Similar to Don Quixote’s obsession that he was a knight out on a noble quest, my incessant reading of CFPB publications has cast me down a path that is no less fantastical. Rather than fight against this effect, I’m choosing to steer into the mental skid.

There are many industry responses on the recently published CFPB white paper on manufactured housing. Those lamenting the inadequate attention the Bureau gave to realties in our market and glancing over things like cost of funds, interest rate risk, borrower risk, lack of secondary market, and portfolio based lending are all well founded. For more on this I’d suggest Dick Ernst article Deconstructing the High Cost Mortgage Loan. In my two earlier drafts I did this too. And for follow up articles after I come back from my journey today atop my skinny stead, Rocinante, I might publish them as well.

But not today.

Today I’m asking that you travel with me and my trusty sidekick, Sancho, off into a distorted reality of a world of my creation. So indulge me for a little while, even if some of the suggestions are as preposterous as fighting windmills I believe to be giants. For this is my Don Quixote journey compelled by my most recent reading of the CFPB white paper on manufactured housing.

BACKGROUND

Before jumping into my La Mancha, a quick bit of context could be helpful for those not as familiar with recent CFPB happenings.

On September 30, the CFPB published a white paper on manufactured housing. If one were inclined to give the CFPB the benefit of the doubt, you could conclude they tried their best to present an objective analysis of our industry without injecting any intentional or unintentional biases. Of course, there are those that will assert they did not achieve this, and others still that claim this was never their intention. My goal will be to stay more positive than the cholericly tempered literary counterpart in my feeble attempt at analogy, but forgive my moments of weakness when certain angers are irrepressible (Note: I’m trying to up my level of analogy by turning to classic literature, but worry not as I’m sure Star Wars and Lord of the Rings themed articles will dominate my future efforts).

The white paper identifies the following seven “key findings:”

  1. Manufactured housing is disproportionately located in non-metropolitan areas.
  2. Compared with residents of site-built homes, manufactured-housing residents are somewhat more likely to be older and tend to have lower incomes or net worth.
  3. Manufactured homes typically cost less than site-built homes.
  4. About three-fifths of manufactured-housing residents who own their home also own the land it is sited on.
  5. An estimated 65 percent of borrowers who own their land and who took out a loan to buy a manufactured home between 2001 and 2010 financed the purchase with a chattel loan.
  6. Manufactured-home owners typically pay higher interest rates for their loans than site-built borrowers.
  7. The current state of manufactured housing production, retail, and financing reflects in part a rapid growth during the 1990s and subsequent sharp contraction.

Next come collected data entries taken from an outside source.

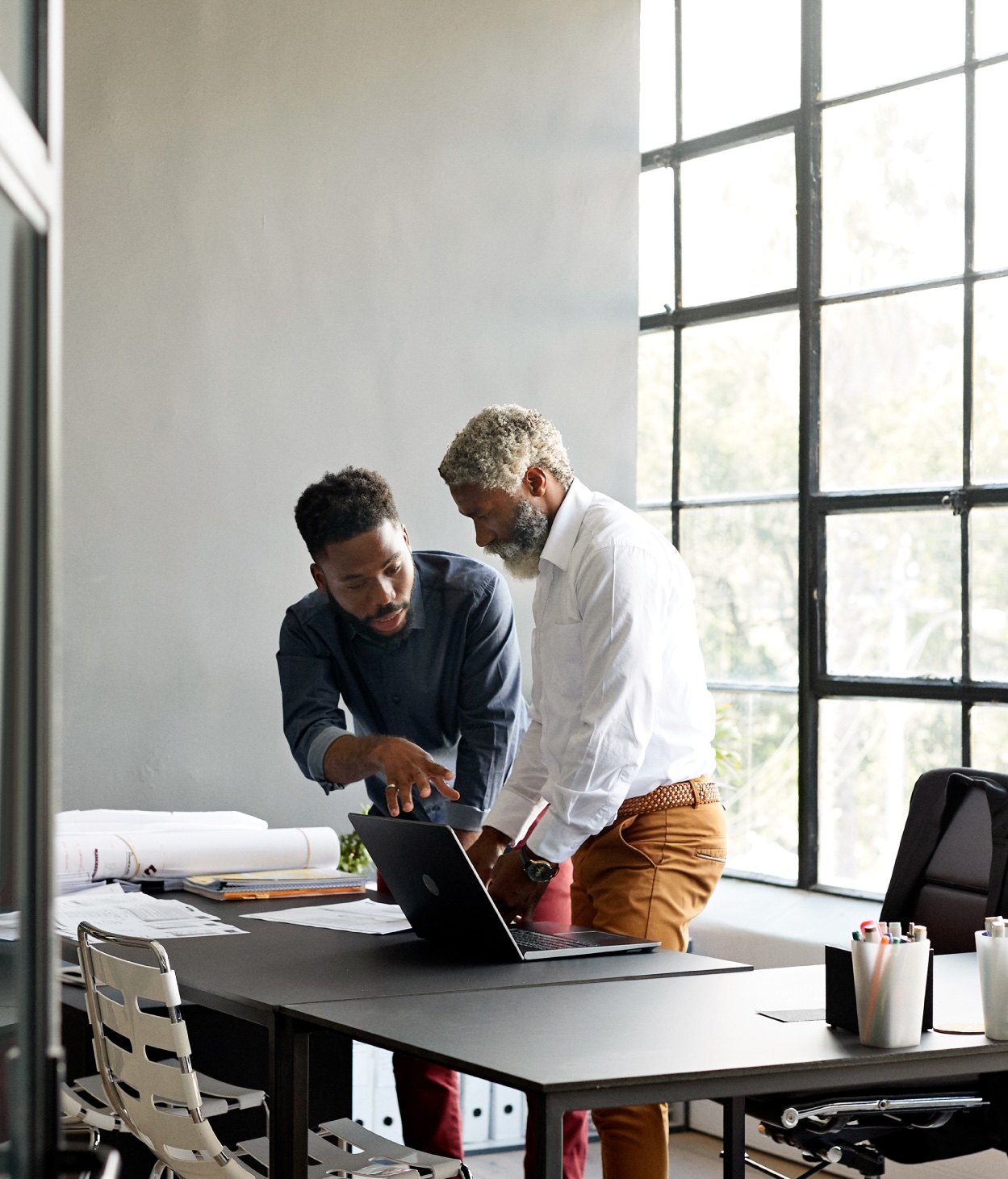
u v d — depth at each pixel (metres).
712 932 3.81
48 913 0.93
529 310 4.38
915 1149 2.17
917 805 2.55
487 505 2.56
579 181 4.46
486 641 3.00
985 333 3.79
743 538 4.35
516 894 2.37
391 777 2.70
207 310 3.89
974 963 2.20
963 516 3.79
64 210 3.71
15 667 0.92
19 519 0.92
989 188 3.79
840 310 4.13
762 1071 1.50
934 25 3.93
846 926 3.70
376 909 2.64
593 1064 1.49
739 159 4.40
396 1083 2.92
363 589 2.89
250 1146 2.25
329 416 4.05
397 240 4.17
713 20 4.48
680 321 4.54
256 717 3.91
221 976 2.01
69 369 3.71
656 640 2.43
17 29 0.92
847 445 4.11
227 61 3.93
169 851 2.95
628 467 4.54
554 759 2.57
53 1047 0.95
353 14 4.11
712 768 2.69
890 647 3.95
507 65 4.35
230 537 3.90
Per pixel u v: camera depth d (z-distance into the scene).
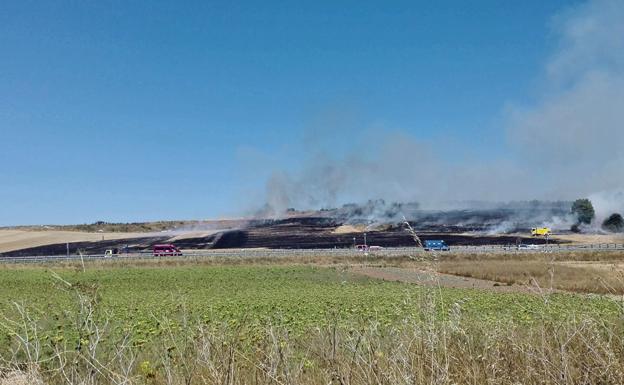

If you would like to see the press release from the CFPB you can find it here:

If you want to read the 54 page white paper you can find it here:

http://www.mhpronews.com/home/industry-news/industry-in-focus/8460-cfpb-report-alleges-manufactured-housing-lending-is-expensive-sparks-controversial-comments-from-cfed-mhi-and-other-mh-industry-professionals (Editor's note: See download at the link above.)

I’m not going to address in detail or systematically attack the CFPB assertions. Quite the opposite.

I’m going to assume the basis for the examination of our industry and the subsequent white paper was intended to drive future policy based decisions and discussions. Where I might differ with the regulators is where I think the facts they have compiled should direct us, and the questions it brings to light that should be the focus of their future efforts.

However, I have a feeling my policy proposals will only come to be in fantasy and not in reality. But come on Sancho; I’m sure this will only hurt a little.

Here is my list:

  1. Why is manufactured housing disproportionately located in non-metropolitan areas? Shouldn't the policy be of inclusion and consumer choice rather than exclusion and limits?
  2. Wouldn’t it be nice if the housing playing field were level, markets not artificially influenced by selective polices, and either the removal of subsidies or, alternatively, bring the subsidization to manufactured housing to compete, rather than stacking the deck against us?
  3. Why was there no attention given to existing state laws, regulations, consumer complaint levels and consumer notices? And why does the white paper read as though there is a critical and immediate need for more regulations and notices?

WHY ARE CITIES STILL ALLOWED TO HATE US?

The white paper does list factors as to why manufactured housing is more of a rural housing option and not in more populated metropolitan areas. They mention zoning prohibitions as a contributing factor. Those of us in the industry know this is the factor limiting manufactured housings’ presence in urban settings. The question this should spawn is whether or not it is good policy to allow cities this type of prohibition. With new, modern, efficient, heavily regulated manufactured homes, what is the public policy that benefits a city from prohibiting manufactured homes and what are the benefits to removing these restrictions?

My case for the latter is simple – in city zoning restrictions modern manufactured housing should be treated exactly the same as all site-built residential construction. Equality. This would create a world where any type of discriminatory treatment directed exclusively towards manufactured housing placement is void.

Now some regulators and city officials might scoff in stern disagreement, but why?

Whatever the city restrictions are for site-built housing placement have those apply equally to manufactured housing. The preemptive federal construction code and state installation requirements modeled from the national standard satisfy any safety and soundness concerns.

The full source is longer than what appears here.